Labor del Tribunal Constitucional
¿Qué puede hacer entonces el Rey para hacer cumplir la Constitución? Lo que le mandata la Carta Magna, arbitrar y moderar. O, dicho de otro modo, intentar influir o persuadir a los poderes públicos para que la cumplan.
¿Con qué armas? Con sus discursos y conversaciones.
¿Es suficiente? En las dos crisis constitucionales que ha tenido la democracia española lo ha sido. Primero, en la intentona golpista de 1981, cuando fue la intervención de Don Juan Carlos lo que abortó el 23F. Segundo, el 3 de octubre de 2017, cuando fue el discurso de Don Felipe el que llevó a Pedro Sánchez a apoyar al Gobierno de Mariano Rajoy para aplicar el 155 en Cataluña –algo que esquivaba hasta entonces–, y retirar la petición de reprobación impulsada por Margarita Robles contra Soraya Sáenz de Santamaría por las cargas policiales del 1-O. Las palabras del Rey fueron el pegamento que permitió levantar un frente constitucionalista y aplicar la Carta Magna contra el desafío independentista.

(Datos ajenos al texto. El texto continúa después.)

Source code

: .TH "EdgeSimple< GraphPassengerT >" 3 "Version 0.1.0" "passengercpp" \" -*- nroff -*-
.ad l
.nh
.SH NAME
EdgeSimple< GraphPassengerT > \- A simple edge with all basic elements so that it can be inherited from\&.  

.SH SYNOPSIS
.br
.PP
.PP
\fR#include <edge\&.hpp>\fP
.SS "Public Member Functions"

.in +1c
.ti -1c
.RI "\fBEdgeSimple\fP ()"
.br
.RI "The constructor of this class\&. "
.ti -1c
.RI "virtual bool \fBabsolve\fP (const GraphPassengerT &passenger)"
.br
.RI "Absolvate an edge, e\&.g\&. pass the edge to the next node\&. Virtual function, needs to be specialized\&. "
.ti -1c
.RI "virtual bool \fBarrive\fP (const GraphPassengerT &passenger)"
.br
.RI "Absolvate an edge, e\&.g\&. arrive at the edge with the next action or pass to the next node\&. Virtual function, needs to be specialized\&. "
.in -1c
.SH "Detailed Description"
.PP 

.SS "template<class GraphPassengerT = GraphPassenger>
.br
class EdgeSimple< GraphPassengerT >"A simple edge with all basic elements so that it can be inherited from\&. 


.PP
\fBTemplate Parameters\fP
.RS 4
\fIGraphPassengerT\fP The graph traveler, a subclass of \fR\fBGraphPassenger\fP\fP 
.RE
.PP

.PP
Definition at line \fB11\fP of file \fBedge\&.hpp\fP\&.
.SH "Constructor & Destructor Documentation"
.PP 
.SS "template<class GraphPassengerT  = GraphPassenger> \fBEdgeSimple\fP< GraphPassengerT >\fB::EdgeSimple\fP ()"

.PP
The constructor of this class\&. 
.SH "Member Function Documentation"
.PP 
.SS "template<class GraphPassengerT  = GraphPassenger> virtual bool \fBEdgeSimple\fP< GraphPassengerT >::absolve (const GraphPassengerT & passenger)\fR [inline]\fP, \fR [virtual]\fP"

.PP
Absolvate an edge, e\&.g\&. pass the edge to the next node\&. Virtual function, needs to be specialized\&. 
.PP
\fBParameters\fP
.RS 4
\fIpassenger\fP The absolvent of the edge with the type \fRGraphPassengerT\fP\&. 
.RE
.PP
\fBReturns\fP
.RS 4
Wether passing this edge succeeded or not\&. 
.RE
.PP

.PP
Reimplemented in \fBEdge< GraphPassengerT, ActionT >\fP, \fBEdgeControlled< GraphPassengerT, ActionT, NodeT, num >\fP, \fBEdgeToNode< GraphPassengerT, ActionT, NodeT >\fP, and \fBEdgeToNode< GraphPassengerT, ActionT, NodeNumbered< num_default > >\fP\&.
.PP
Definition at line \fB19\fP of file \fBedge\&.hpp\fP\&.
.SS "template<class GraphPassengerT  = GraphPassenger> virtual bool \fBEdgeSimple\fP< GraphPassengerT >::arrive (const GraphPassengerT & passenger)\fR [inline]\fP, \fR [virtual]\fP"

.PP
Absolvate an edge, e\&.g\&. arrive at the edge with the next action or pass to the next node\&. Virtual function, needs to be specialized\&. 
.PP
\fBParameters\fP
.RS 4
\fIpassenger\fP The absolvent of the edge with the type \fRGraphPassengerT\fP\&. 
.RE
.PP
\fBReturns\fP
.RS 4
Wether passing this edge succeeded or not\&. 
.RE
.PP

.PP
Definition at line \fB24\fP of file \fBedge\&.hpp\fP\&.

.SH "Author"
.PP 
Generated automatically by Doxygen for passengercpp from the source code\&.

Algo que el secesionismo no le ha perdonado ni le va a perdonar nunca.
¿Quién tiene entonces que vigilar que las leyes del Gobierno cumplan la Carta Magna? El Tribunal Constitucional. Es este el que tiene la función de «garantizar la supremacía de la Constitución y su acatamiento por parte de todos los poderes públicos». Aunque tarde más de lo que debería e incluso no falle lo que le guste a la mayoría. La situación actual del TC merece un artículo aparte pero tampoco es responsabilidad del Monarca sino de Gobierno y oposición.
La labor del Rey se sitúa al margen de los poderes públicos porque solo así puede moderar entre ellos. Es fácil de entender si pensamos en las Fuerzas Armadas. La Constitución otorga al Monarca su mando supremo pero no el poder de decidir cuantos tanques debe enviar España a Volodímir Zelenski para defenderse de Vladimir Putin o si debe enviar alguno. Eso corresponde al Gobierno. El mando supremo que tiene el Rey es para ejercerlo en caso excepcional, de crisis constitucional y para restaurar la normalidad.
Pedir que el Monarca se sitúe fuera de la Constitución para no firmar la ley de amnistía –o cuestionarle por no hacerlo– es hacerle un favor al republicanismo que no ha contemplado ni el mejor de los guiones independentistas.